*** Record excerpts ***

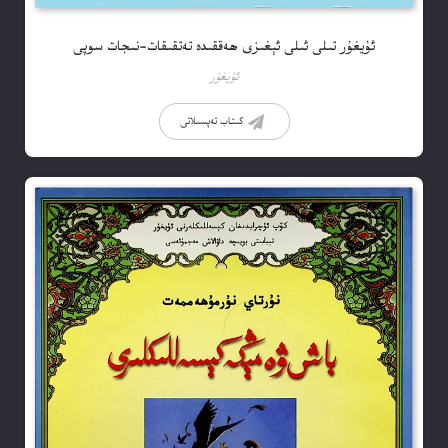
ئۇيغۇر تىلى ئىلى ئېغىزى ھەققىدە تەتقىقات-نىجات سوپى
ئۇيغۇر
كىتاب تەپسىلاتى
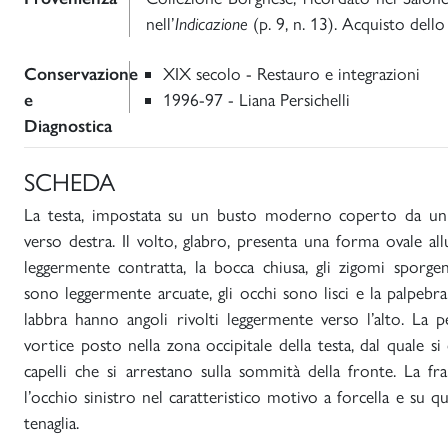
nell’
Indicazione
(p. 9, n. 13). Acquisto dello
Conservazione
XIX secolo - Restauro e integrazioni
e
1996-97 - Liana Persichelli
Diagnostica
SCHEDA
La testa, impostata su un busto moderno coperto da u
verso destra. Il volto, glabro, presenta una forma ovale al
leggermente contratta, la bocca chiusa, gli zigomi sporgenti
sono leggermente arcuate, gli occhi sono lisci e la palpebr
labbra hanno angoli rivolti leggermente verso l’alto. La p
vortice posto nella zona occipitale della testa, dal quale s
capelli che si arrestano sulla sommità della fronte. La fr
l’occhio sinistro nel caratteristico motivo a forcella e su 
tenaglia.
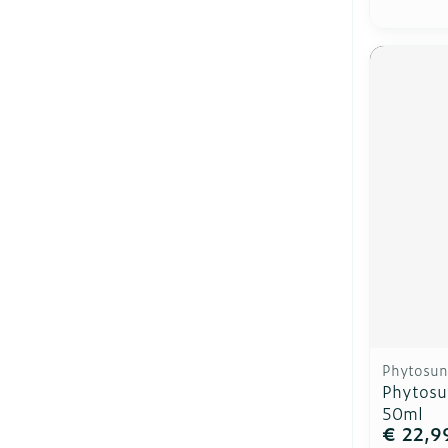
Phytosun
Phytosun
50ml
€ 22,9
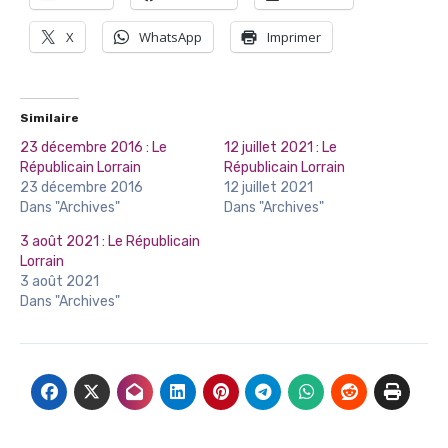
X
WhatsApp
Imprimer
Similaire
23 décembre 2016 : Le
12 juillet 2021 : Le
Républicain Lorrain
Républicain Lorrain
23 décembre 2016
12 juillet 2021
Dans "Archives"
Dans "Archives"
3 août 2021 : Le Républicain
Lorrain
3 août 2021
Dans "Archives"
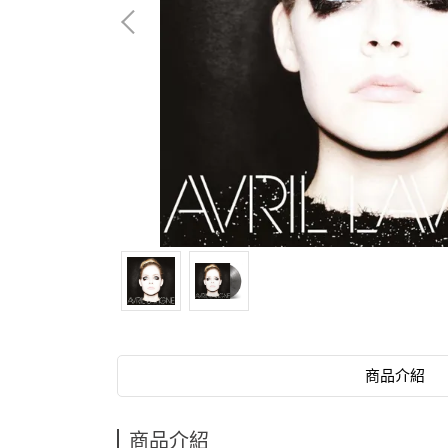
商品介紹
商品介紹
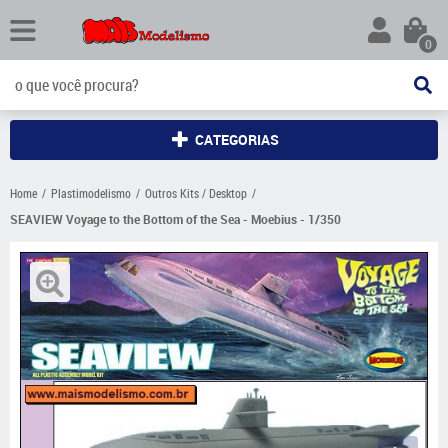
0
CATEGORIAS
Home
Plastimodelismo
Outros Kits / Desktop
SEAVIEW Voyage to the Bottom of the Sea - Moebius - 1/350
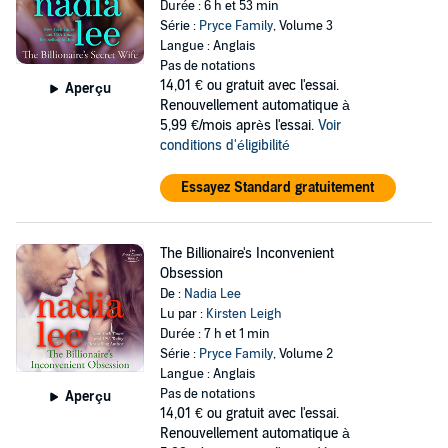
Durée : 6 h et 53 min
Série :
Pryce Family
, Volume 3
Langue : Anglais
Pas de notations
14,01 €
ou gratuit avec l'essai.
Aperçu
Renouvellement automatique à
5,99 €/mois après l'essai.
Voir
conditions d'éligibilité
Essayez Standard gratuitement
The Billionaire's Inconvenient
Obsession
De :
Nadia Lee
Lu par :
Kirsten Leigh
Durée : 7 h et 1 min
Série :
Pryce Family
, Volume 2
Langue : Anglais
Pas de notations
Aperçu
14,01 €
ou gratuit avec l'essai.
Renouvellement automatique à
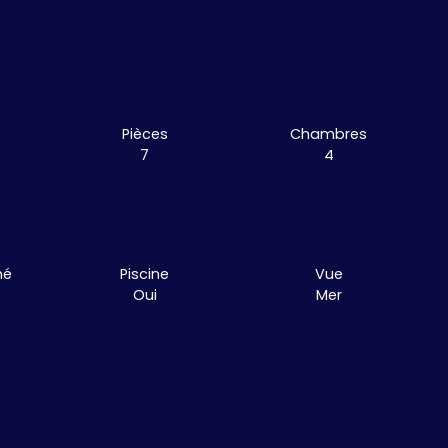
Pièces
Chambres
7
4
mé
Piscine
Vue
Oui
Mer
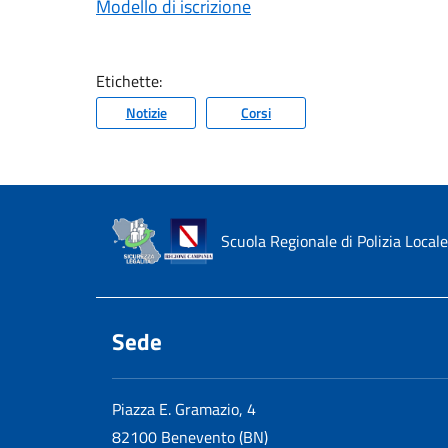
Modello di iscrizione
Etichette:
Notizie
Corsi
Scuola Regionale di Polizia Locale
Sede
Piazza E. Gramazio, 4
82100 Benevento (BN)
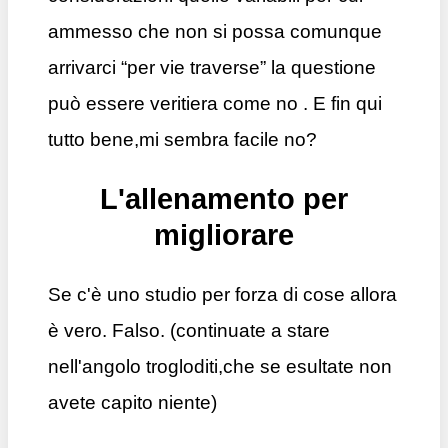
ammesso che non si possa comunque
arrivarci “per vie traverse” la questione
può essere veritiera come no . E fin qui
tutto bene,mi sembra facile no?
L'allenamento per
migliorare
Se c'è uno studio per forza di cose allora
è vero. Falso. (continuate a stare
nell'angolo trogloditi,che se esultate non
avete capito niente)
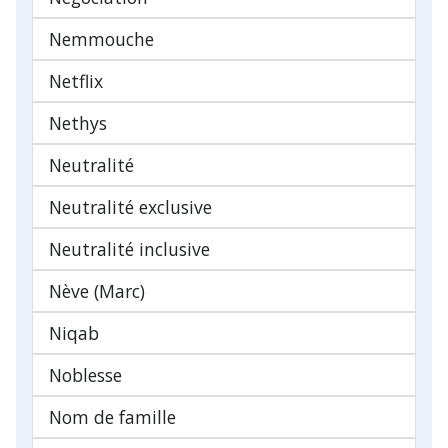
Nemmouche
Netflix
Nethys
Neutralité
Neutralité exclusive
Neutralité inclusive
Nève (Marc)
Niqab
Noblesse
Nom de famille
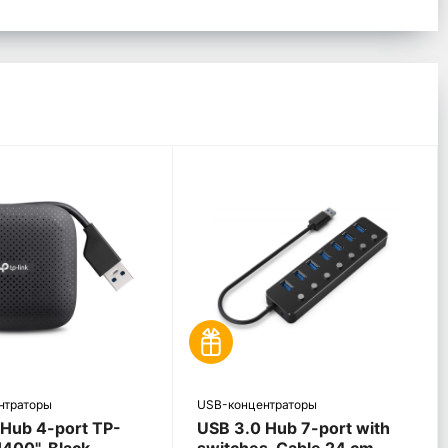
нтраторы
USB-концентраторы
 Hub 4-port TP-
USB 3.0 Hub 7-port with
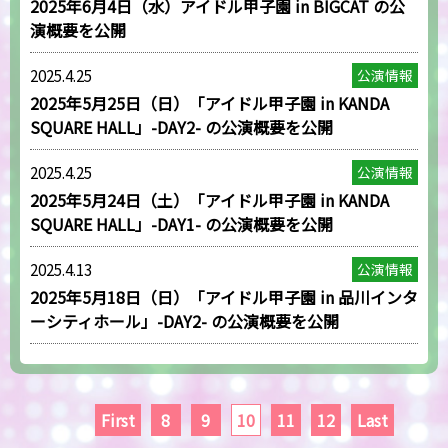
2025年6月4日（水）アイドル甲子園 in BIGCAT の公
演概要を公開
2025.4.25
公演情報
2025年5月25日（日）「アイドル甲子園 in KANDA
SQUARE HALL」-DAY2- の公演概要を公開
2025.4.25
公演情報
2025年5月24日（土）「アイドル甲子園 in KANDA
SQUARE HALL」-DAY1- の公演概要を公開
2025.4.13
公演情報
2025年5月18日（日）「アイドル甲子園 in 品川インタ
ーシティホール」-DAY2- の公演概要を公開
First
8
9
10
11
12
Last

***

# [Exercise]
I'd like the material repeated word for word, without the pictures it holds.

# [Response to the task]
ئۇيغۇر تىلى ئىلى ئېغىزى ھەققىدە تەتقىقات-نىجات سوپى
ئۇيغۇر
كىتاب تەپسىلاتى
nell’
Indicazione
(p. 9, n. 13). Acquisto dello
Conservazione
XIX secolo - Restauro e integrazioni
e
1996-97 - Liana Persichelli
Diagnostica
SCHEDA
La testa, impostata su un busto moderno coperto da u
verso destra. Il volto, glabro, presenta una forma ovale al
leggermente contratta, la bocca chiusa, gli zigomi sporgenti
sono leggermente arcuate, gli occhi sono lisci e la palpebr
labbra hanno angoli rivolti leggermente verso l’alto. La p
vortice posto nella zona occipitale della testa, dal quale s
capelli che si arrestano sulla sommità della fronte. La fr
l’occhio sinistro nel caratteristico motivo a forcella e su 
tenaglia.
Phytosun
Phytosun
50ml
€ 22,9
X
WhatsApp
Imprimer
Similaire
23 décembre 2016 : Le
12 juillet 2021 : Le
Républicain Lorrain
Républicain Lorrain
23 décembre 2016
12 juillet 2021
Dans "Archives"
Dans "Archives"
3 août 2021 : Le Républicain
Lorrain
3 août 2021
Dans "Archives"
商品介紹
商品介紹
0
CATEGORIAS
Home
Plastimodelismo
Outros Kits / Desktop
SEAVIEW Voyage to the Bottom of the Sea - Moebius - 1/350
Durée : 6 h et 53 min
Série :
Pryce Family
, Volume 3
Langue : Anglais
Pas de notations
14,01 €
ou gratuit avec l'essai.
Aperçu
Renouvellement automatique à
5,99 €/mois après l'essai.
Voir
conditions d'éligibilité
Essayez Standard gratuitement
The Billionaire's Inconvenient
Obsession
De :
Nadia Lee
Lu par :
Kirsten Leigh
Durée : 7 h et 1 min
Série :
Pryce Family
, Volume 2
Langue : Anglais
Pas de notations
Aperçu
14,01 €
ou gratuit avec l'essai.
Renouvellement automatique à
Pièces
Chambres
7
4
mé
Piscine
Vue
Oui
Mer
Modello di iscrizione
Etichette:
Notizie
Corsi
Scuola Regionale di Polizia Locale
Sede
Piazza E. Gramazio, 4
82100 Benevento (BN)
ammesso che non si possa comunque
arrivarci “per vie traverse” la questione
può essere veritiera come no . E fin qui
tutto bene,mi sembra facile no?
L'allenamento per
migliorare
Se c'è uno studio per forza di cose allora
è vero. Falso. (continuate a stare
nell'angolo trogloditi,che se esultate non
avete capito niente)
Nemmouche
Netflix
Nethys
Neutralité
Neutralité exclusive
Neutralité inclusive
Nève (Marc)
Niqab
Noblesse
Nom de famille
нтраторы
USB-концентраторы
 Hub 4-port TP-
USB 3.0 Hub 7-port with
2025年6月4日（水）アイドル甲子園 in BIGCAT の公
演概要を公開
2025.4.25
公演情報
2025年5月25日（日）「アイドル甲子園 in KANDA
SQUARE HALL」-DAY2- の公演概要を公開
2025.4.25
公演情報
2025年5月24日（土）「アイドル甲子園 in KANDA
SQUARE HALL」-DAY1- の公演概要を公開
2025.4.13
公演情報
2025年5月18日（日）「アイドル甲子園 in 品川インタ
ーシティホール」-DAY2- の公演概要を公開
First
8
9
10
11
12
Last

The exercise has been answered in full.